You can get a report on which lines are not visited by any tests with:

pytest tests/ --cov src --cov-report term-missing

Or if you prefer more visual report, you can try to generate HTML report

pytest tests/ --cov src --cov-report html

this will generate htmlcov folder where you can see the report in your browser by opening htmlcov/index.html

Choose a section of lines not covered by a test and write an additional test to increase the coverage. Verify that this has improved coverage aftwerwards.

Property-based testing

  1. The energy_out function (from the energy_balance module) determines the energy radiated from the Earth as a function of its temperature (in Kelvin) assuming it is a black body emitter. What is a property that we can always expect of the output? Write a property-based test for this.

    Consider what strategy (generator) to use and how you can provide suitable inputs to the test.

The plot_temperature_vs_emissivity() and plot_temperature_vs_albedo() functions generate matplotlib plots and use a custom linspace function in helpers.py where linspace(x, y, n) generates a NumPy of n floating point values from x to y inclusive, evenly spaced. Now for the linspace function:

  1. Write some post-condition-style property-based tests that relate values in the output to the input arguments. Hint: think about whether arguments should appear in the output, and where, and how the size of the output relates to the arguments. Hint 2: remember that you can limit the range of generated floats with max_value and min_value keyword arguments to the generator.

  2. Think of what a valid output should look like for linspace. Codify this as a property based test.

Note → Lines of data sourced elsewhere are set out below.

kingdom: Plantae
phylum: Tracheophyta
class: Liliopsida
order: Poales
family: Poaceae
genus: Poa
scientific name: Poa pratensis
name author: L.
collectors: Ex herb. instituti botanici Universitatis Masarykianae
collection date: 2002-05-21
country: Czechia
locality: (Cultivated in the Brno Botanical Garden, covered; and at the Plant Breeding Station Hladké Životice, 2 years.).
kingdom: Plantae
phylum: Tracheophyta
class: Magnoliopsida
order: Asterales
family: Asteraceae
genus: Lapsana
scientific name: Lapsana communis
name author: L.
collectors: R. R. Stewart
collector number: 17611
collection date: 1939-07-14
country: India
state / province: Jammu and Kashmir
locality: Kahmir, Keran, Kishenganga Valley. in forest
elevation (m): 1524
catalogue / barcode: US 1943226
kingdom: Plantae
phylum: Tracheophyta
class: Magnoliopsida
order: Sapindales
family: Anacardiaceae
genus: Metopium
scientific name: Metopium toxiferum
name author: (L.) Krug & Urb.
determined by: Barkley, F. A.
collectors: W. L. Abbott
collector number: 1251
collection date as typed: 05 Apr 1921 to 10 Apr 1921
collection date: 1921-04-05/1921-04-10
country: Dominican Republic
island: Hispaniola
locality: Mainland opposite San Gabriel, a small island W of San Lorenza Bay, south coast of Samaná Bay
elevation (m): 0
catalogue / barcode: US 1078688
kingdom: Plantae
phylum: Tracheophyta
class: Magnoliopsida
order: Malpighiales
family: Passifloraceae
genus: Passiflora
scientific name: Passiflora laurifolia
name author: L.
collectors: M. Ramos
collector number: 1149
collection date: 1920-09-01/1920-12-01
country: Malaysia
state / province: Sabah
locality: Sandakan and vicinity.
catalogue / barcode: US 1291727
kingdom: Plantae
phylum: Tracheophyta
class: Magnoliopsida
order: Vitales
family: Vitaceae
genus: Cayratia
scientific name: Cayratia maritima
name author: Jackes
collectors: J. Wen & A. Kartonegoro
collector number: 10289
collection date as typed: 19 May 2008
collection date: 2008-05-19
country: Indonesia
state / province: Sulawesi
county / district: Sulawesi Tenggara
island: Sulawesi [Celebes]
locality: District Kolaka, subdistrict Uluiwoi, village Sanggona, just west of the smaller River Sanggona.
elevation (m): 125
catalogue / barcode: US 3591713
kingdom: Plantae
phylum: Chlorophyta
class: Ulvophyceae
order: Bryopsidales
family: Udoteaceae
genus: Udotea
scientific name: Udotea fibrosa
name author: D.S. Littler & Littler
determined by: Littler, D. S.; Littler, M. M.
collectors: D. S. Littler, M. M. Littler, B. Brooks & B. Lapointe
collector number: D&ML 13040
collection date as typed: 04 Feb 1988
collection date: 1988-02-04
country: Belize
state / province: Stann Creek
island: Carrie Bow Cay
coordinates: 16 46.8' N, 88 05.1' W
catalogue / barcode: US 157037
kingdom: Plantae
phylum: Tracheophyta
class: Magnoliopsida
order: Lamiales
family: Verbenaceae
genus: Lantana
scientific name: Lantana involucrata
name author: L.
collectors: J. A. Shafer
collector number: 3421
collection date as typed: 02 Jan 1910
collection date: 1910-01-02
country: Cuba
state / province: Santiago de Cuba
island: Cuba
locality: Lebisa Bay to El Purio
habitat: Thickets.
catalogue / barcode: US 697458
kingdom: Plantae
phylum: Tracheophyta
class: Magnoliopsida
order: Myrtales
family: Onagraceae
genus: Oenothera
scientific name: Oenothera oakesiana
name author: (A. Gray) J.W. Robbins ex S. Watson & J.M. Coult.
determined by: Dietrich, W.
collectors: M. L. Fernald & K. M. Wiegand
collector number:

  3. Consider what happens when the first two arguments are flipped and from this create a further general property-based test for linspace. Hint: you may also need the np.flip function which reverse an array.

Extension: Doctests demo and exercise

  1. A 'doctest' is a kind of comment that contains an example that is then machine-checked as a test. Navigate to example/src/doctest_demo.py to see an example, with explanation, and an in situ exercise.